Fale
Błądząc wśród fal,
kresem sił, które Bóg nadał nam,
Przepłynąć na kres,
rozszalałych myśli, które
utopić pragną,
w końcu przyszedł na to czas.
Rozdrapane rany,
smuga kier,
rozmywa się na tafli.
Echem krzyk się odbija.
Gniewem popędzeni
znienawidzeni w sekundę,
Ukryta szczerość
w ciszy.
Będąc wśród naszych poplątanych w
poplątaniu
przemyśleniach nijakich,
zrozumieniu wciąż umykać,
cokolwiek czyniąc
i tak tylko co w wierze
nie przemija.
Pasja wspomnienia wypaliła,
Rozkosz gdzieś się ulotniła,
Szczerość się rozkrwawiła.
Miłość się zabiła.
Niosąc chryzantem bukiety
chcąc nie chcąc
wiele złego uczyniła.
Mężczyznę osierociła,
Żeńskie piękno roztrwoniła...
Komentarze (10)
W czwartej zwrotce usuń kilka 'się' i będzie okay :)

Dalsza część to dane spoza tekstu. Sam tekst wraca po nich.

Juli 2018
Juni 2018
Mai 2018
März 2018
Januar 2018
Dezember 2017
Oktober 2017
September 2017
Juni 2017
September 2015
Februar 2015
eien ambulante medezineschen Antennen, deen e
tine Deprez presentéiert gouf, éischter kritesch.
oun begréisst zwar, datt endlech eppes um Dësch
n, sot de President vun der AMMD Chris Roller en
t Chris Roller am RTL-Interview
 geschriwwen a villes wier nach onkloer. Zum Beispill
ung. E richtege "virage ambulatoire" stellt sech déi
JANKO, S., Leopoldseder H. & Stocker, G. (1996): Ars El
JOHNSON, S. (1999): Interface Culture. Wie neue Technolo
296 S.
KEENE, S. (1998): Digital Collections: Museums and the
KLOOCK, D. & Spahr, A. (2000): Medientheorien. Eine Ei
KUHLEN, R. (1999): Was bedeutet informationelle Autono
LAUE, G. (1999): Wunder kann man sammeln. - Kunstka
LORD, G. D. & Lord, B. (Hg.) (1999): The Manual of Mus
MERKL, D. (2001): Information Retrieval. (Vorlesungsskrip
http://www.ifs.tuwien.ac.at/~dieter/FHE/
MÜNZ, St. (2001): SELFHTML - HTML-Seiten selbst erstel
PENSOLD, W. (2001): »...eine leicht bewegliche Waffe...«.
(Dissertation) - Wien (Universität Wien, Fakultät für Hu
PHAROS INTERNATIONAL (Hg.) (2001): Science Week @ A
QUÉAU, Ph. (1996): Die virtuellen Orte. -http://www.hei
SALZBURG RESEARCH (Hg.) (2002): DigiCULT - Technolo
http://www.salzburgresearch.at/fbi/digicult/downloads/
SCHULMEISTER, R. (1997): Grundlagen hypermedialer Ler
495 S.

Temat ciekawy. Kupuję 3 zwrotki, w 4 poległeś i
koniecznie doszlifuj, bo wyraźnie odstaje od reszty.
Pozdrawiam :)
Smutne gdy miłość gdzieś się ulotnie,szczerość też
odejdzie,
wszystko się psuje,ale z jednym się nie zgodzę,bo
pasja pozostała,w sensie pasji pisania wierszy:)
Pozdrawiam serdecznie:)
Trzymanie się ryz tematycznych psuje odbiór. Bardzo
się cieszę że słów uznania ;)
bardzo fajny.
Ciekawie opisana fala milosci:-)
miłość pierwsza, warta wiersza
Pozdrawiam serdecznie
3- pierwsze zwrotki bardzo ładne. Pozdrawiam.
ładny refleksyjny wiersz o miłości. pozdrawiam.